Can you quote the records below in full, word for word?
START TASK DATA
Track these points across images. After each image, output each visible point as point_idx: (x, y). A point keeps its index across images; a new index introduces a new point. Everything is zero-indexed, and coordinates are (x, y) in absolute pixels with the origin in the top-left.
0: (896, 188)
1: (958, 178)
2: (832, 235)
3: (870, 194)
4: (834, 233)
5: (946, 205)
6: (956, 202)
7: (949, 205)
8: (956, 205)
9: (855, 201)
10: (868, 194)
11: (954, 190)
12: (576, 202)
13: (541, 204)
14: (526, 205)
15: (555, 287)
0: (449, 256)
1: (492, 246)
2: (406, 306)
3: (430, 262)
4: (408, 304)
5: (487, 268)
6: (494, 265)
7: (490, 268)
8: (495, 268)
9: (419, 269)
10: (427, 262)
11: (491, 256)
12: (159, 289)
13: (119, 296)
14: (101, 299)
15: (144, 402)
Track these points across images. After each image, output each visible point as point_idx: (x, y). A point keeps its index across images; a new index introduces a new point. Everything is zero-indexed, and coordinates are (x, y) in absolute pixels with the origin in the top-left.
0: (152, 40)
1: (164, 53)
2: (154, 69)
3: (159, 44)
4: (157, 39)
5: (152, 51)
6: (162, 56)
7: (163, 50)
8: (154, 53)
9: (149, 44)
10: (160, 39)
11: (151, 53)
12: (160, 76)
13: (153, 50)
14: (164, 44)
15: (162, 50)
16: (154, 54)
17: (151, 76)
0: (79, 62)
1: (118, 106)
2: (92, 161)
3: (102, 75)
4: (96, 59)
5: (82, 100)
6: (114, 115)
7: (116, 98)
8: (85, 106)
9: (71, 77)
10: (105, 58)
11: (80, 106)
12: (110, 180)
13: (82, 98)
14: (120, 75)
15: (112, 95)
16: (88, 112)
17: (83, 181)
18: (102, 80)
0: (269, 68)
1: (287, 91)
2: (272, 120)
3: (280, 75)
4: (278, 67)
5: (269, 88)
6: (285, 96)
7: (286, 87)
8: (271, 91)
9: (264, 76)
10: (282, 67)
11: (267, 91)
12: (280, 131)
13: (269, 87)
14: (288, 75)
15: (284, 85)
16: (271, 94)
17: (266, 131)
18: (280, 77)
END TASK DATA
> EXERCISE RESULT:
Track these points across images. After each image, output each visible point as point_idx: (x, y). A point keeps its index across images; a new index introduces a new point. Everything is zero-indexed, and coordinates are (x, y) in absolute pixels with the origin in the top-left.
0: (896, 188)
1: (958, 178)
2: (832, 235)
3: (870, 194)
4: (834, 233)
5: (946, 205)
6: (956, 202)
7: (949, 205)
8: (956, 205)
9: (855, 201)
10: (868, 194)
11: (954, 190)
12: (576, 202)
13: (541, 204)
14: (526, 205)
15: (555, 287)
0: (449, 256)
1: (492, 246)
2: (406, 306)
3: (430, 262)
4: (408, 304)
5: (487, 268)
6: (494, 265)
7: (490, 268)
8: (495, 268)
9: (419, 269)
10: (427, 262)
11: (491, 256)
12: (159, 289)
13: (119, 296)
14: (101, 299)
15: (144, 402)
Track these points across images. After each image, output each visible point as point_idx: (x, y). A point keeps its index across images; a new index introduces a new point. Everything is zero-indexed, and coordinates are (x, y) in absolute pixels with the origin in the top-left.
0: (152, 40)
1: (164, 53)
2: (154, 69)
3: (159, 44)
4: (157, 39)
5: (152, 51)
6: (162, 56)
7: (163, 50)
8: (154, 53)
9: (149, 44)
10: (160, 39)
11: (151, 53)
12: (160, 76)
13: (153, 50)
14: (164, 44)
15: (162, 50)
16: (154, 54)
17: (151, 76)
0: (79, 62)
1: (118, 106)
2: (92, 161)
3: (102, 75)
4: (96, 59)
5: (82, 100)
6: (114, 115)
7: (116, 98)
8: (85, 106)
9: (71, 77)
10: (105, 58)
11: (80, 106)
12: (110, 180)
13: (82, 98)
14: (120, 75)
15: (112, 95)
16: (88, 112)
17: (83, 181)
18: (102, 80)
0: (269, 68)
1: (287, 91)
2: (272, 120)
3: (280, 75)
4: (278, 67)
5: (269, 88)
6: (285, 96)
7: (286, 87)
8: (271, 91)
9: (264, 76)
10: (282, 67)
11: (267, 91)
12: (280, 131)
13: (269, 87)
14: (288, 75)
15: (284, 85)
16: (271, 94)
17: (266, 131)
18: (280, 77)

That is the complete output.